Hortas para os que não têm terra, como em Zurique.
Hortas para os que não têm terra, como em Zurique. Keystone

Em Basileia (noroeste) e Berna, capital suíça, os eleitores acabam de aprovar nas urnas projetos de construção de apartamentos que condenam dezenas de hortas familiares.

Os principais prejudicados serão esses cidadãos que apreciam esses oásis verdejantes e construíram nesses espaços um “tecido social”, como demonstra um estudo feito em Genebra.

Em muitas cidades suíças, espaços verdes com uma arquitetura particular fazem parte da paisagem urbana. Além de plantas e arbustos, as casinhas de madeira onde se guardam as ferramentas são ornadas com bandeiras hasteadas marcando as nacionalidades. As hortas familiares – antigamente chamadas “hortas operárias” – fazem muito sucesso em cidades como Genebra, Zurique e Basileia, todas com listas de espera para cultivar um pedacinho de terra.

Mas a casinha, também chamada de cabaninha, “não vai de vento em popa”, afirma Arnaud Frauenfelder, sociólogo na Alta Escola de Trabalho Social (HETS) de Genebra. Com seus colegas Christophe Delay e Laure Scalambrin, ele publicou em fevereiro último um dos raros estudos sobre o assunto: Juntar o útil ao agradável, a horta familiar e a cultura popular

Por que essa ameaça se as hortas fazem tanto sucesso?

Recentemente, movimentos de contestação lutaram em vão em Berna e Basileia, para salvar esses espaços verdes. Esses terrenos são públicos e pertencem às prefeituras, mas são ocupados por pessoas privadas. Acontece que as cidades precisam de espaço, sobretudo de moradia. Portanto, quando é preciso construir, as prefeituras requerem esses espaços.
+++++
-- Tarefas do exercício --
a – Segundo o texto sobre as hortas familiares suíças, por que as prefeituras ameaçam esses espaços, mesmo com tanta procura por eles? Responda em até três frases.
b – Continue o texto sobre as hortas familiares suíças a partir da última frase.
+++++
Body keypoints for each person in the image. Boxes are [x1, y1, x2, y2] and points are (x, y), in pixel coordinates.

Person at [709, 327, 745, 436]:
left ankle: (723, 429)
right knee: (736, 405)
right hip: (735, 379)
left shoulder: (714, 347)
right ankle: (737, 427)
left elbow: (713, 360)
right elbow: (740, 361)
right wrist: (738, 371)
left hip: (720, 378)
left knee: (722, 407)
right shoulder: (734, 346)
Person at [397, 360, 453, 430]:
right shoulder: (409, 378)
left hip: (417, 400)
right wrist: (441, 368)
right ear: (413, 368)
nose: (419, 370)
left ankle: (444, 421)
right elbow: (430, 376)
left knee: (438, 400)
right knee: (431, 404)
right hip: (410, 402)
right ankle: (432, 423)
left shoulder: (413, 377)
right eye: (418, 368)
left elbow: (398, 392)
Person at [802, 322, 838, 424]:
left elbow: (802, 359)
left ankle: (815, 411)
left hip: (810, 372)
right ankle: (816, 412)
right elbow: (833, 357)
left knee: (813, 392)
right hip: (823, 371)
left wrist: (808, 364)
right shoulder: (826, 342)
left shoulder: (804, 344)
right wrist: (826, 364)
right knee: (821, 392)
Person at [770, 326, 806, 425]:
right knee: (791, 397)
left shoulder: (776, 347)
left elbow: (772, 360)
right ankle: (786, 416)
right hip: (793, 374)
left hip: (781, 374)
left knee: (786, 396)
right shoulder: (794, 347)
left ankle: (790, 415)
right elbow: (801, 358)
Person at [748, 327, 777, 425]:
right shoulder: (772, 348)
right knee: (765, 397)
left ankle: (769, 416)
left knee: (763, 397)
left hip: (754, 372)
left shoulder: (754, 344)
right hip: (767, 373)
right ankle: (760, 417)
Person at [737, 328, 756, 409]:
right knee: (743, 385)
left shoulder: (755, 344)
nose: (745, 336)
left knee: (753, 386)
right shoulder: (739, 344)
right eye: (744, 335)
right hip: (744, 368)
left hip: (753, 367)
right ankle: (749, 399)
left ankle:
+++++
-- Questões resolvidas --
a – Os terrenos das hortas são públicos e pertencem às prefeituras, embora sejam ocupados por pessoas privadas. As cidades precisam de espaço, sobretudo para moradia. Por isso, quando é preciso construir, as prefeituras requerem esses terrenos.

b –
Construir, mas não somente moradia. Em Zurique, será realizado um novo ginásio de patinação em uma maiores hortas da cidade, com 5.500 pequenas hortas em 132 hectares, o equivalente a 185 campos de futebol.

“Reservas de terreno”

“As hortas familiares estão sob pressão devido o crescimento das cidades”, admite a vereadora ecologista de Zurique Ruth Genner. “Elas têm a função de espaço verde que queremos preservar, mas também são uma reserva de terreno. Em caso de interesse superior, elas devem ceder a área”.

O problema preocupa todas as associações de hortas familiares da Suíça. “É uma de nossas grandes preocupações”, explica Priska Moser, secretária da Federação Suíça de Hortas Familiares, com 25 mil membros. Por toda parte, os projetos imobiliários ameaçam nossas hortas”.

“Ideal do pequeno proprietário”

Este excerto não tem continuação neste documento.